Hong Kong's imminent FMC (Fixed-Mobile Convergence) demands real-time collaboration between fixed and mobile carriers. "We need integrated customer profiles, billing, marketing, customer relationships, and a phonebook, all on a common platform for fixed lines and mobile networks," said Poon. "On the IT side, we had to re-engineer most of the application systems, because the billing services for fixed and mobile networks are so different."

"We need to calculate the usage cost of fixed and mobile networks for a single call," he said. "In the future, tariffs may be integrated: either the fixed calls will be charged for usage or mobile calls will not be charged for usage. At present, mobile calls are almost at a flat tariff, so in the future, if everything runs on IP, true integration could be a flat rate or a packet rate for IP usage."

With FMC, a caller will not be able to tell whether the number is mobile or fixed, so the now-separate fixed and mobile number portability databases used by carriers to locate a called person will need to be integrated into a single database.
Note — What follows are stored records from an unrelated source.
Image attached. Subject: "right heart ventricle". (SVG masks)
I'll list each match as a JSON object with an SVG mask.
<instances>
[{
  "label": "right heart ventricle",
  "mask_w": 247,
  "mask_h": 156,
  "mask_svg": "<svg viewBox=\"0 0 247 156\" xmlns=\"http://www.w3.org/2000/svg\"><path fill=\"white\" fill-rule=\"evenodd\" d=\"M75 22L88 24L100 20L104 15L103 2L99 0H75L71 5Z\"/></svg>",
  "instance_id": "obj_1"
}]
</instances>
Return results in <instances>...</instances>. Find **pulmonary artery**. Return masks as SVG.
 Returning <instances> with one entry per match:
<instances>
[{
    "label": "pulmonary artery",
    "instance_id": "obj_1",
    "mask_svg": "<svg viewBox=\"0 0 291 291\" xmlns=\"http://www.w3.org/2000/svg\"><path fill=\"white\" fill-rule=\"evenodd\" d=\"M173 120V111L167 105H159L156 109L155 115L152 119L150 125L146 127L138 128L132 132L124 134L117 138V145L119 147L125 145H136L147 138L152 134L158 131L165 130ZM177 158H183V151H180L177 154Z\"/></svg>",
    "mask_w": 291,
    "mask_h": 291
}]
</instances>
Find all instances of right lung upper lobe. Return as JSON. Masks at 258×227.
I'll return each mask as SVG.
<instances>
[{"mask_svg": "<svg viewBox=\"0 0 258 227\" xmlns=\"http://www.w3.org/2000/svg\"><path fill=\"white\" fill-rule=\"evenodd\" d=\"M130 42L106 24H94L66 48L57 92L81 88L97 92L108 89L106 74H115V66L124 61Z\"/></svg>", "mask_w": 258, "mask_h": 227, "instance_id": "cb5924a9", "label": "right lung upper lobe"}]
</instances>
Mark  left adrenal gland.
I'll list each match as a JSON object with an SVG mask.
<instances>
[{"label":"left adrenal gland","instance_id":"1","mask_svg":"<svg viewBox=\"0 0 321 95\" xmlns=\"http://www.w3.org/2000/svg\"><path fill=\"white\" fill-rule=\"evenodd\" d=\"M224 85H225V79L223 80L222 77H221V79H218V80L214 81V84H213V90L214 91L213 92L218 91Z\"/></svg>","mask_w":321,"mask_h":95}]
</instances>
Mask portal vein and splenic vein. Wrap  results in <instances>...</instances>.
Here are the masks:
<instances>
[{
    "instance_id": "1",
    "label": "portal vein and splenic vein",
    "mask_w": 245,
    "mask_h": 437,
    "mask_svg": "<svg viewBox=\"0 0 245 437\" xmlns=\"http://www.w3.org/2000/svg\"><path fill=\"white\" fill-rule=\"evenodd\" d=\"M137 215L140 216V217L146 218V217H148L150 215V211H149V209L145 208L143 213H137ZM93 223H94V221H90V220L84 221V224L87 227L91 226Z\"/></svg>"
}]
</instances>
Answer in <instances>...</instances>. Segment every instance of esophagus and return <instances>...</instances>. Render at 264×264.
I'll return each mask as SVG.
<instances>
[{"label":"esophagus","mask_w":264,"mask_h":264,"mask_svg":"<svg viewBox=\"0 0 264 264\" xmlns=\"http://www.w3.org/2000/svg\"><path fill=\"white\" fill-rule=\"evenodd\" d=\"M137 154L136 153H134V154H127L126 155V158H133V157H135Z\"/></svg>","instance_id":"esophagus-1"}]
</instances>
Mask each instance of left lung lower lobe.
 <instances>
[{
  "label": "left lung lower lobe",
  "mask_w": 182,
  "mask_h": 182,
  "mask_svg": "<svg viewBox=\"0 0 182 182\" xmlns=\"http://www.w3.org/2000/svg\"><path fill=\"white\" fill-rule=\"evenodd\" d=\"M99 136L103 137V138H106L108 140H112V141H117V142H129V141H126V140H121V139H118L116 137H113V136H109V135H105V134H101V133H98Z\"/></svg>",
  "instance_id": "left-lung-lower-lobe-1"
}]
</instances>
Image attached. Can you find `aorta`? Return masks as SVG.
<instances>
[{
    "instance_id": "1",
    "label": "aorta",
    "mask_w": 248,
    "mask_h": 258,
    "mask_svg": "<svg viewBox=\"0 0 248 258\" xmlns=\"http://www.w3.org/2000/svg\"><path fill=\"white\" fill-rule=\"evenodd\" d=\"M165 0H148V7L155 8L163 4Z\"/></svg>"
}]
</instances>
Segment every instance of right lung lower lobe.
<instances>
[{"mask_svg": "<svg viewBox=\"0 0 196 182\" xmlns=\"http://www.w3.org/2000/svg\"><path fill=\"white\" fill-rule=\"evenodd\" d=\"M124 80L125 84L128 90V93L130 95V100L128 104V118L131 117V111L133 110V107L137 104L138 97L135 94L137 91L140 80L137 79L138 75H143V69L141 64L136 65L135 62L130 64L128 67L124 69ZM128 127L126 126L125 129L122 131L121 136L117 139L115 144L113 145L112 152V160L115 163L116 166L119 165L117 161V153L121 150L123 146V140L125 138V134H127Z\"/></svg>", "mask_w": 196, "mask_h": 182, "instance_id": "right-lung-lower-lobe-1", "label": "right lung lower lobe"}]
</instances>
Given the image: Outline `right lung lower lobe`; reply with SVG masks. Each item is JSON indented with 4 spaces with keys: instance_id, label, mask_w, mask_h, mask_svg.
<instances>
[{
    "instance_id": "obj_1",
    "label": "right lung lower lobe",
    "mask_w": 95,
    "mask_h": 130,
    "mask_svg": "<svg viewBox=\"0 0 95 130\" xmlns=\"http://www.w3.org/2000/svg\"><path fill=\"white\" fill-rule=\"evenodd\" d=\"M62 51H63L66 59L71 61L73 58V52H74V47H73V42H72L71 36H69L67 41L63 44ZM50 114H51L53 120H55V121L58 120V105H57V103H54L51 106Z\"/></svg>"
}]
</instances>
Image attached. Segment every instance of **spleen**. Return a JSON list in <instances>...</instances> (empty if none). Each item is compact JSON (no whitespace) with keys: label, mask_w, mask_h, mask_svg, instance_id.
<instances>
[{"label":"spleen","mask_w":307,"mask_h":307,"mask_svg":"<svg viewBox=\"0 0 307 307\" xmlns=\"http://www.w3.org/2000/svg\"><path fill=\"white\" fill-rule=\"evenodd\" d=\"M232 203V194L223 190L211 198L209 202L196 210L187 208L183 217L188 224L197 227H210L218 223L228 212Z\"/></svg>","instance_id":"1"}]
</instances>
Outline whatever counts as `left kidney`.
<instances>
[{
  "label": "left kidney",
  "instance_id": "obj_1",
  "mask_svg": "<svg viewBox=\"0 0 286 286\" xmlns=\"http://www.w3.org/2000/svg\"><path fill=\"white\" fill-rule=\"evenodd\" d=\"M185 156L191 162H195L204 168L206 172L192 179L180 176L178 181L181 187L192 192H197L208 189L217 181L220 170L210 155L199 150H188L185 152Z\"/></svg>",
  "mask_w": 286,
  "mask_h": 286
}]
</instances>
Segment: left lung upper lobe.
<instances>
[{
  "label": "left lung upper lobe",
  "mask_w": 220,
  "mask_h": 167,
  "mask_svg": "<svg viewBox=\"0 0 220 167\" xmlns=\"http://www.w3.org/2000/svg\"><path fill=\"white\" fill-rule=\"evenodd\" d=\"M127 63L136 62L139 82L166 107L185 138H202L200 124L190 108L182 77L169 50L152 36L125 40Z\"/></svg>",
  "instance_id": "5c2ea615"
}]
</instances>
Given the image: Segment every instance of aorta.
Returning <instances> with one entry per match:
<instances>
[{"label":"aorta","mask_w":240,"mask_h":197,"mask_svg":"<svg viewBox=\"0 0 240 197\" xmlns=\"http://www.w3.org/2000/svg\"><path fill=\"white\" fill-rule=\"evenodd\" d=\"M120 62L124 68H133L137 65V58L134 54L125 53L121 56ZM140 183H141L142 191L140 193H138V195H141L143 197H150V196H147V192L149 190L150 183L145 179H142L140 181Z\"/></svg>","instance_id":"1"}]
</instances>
If a called person uses a single number for his mobile and fixed phone, they must decide which phone he or she wants the network to ring.

"A subscriber with fixed and mobile phones could decide that both phones should ring when his number is called," explained Poon. "Or perhaps a fixed line would ring at certain periods of the day and the mobile at other periods. A button on the fixed phone could be pressed to indicate the presence of the subscriber to receive calls. Another advantage is that, in an office or family home, subscribers can arrange four different ringtones for four different people."

"On top of the IMS application platform, on both fixed line and mobile networks, we can have different types of real-time multimedia messaging and collaboration applications," added Poon. "Any multimedia application can run on IMS."

"We have to start developing many different types of application to run on the IMS platform and we may need external contract staff to support development," he said.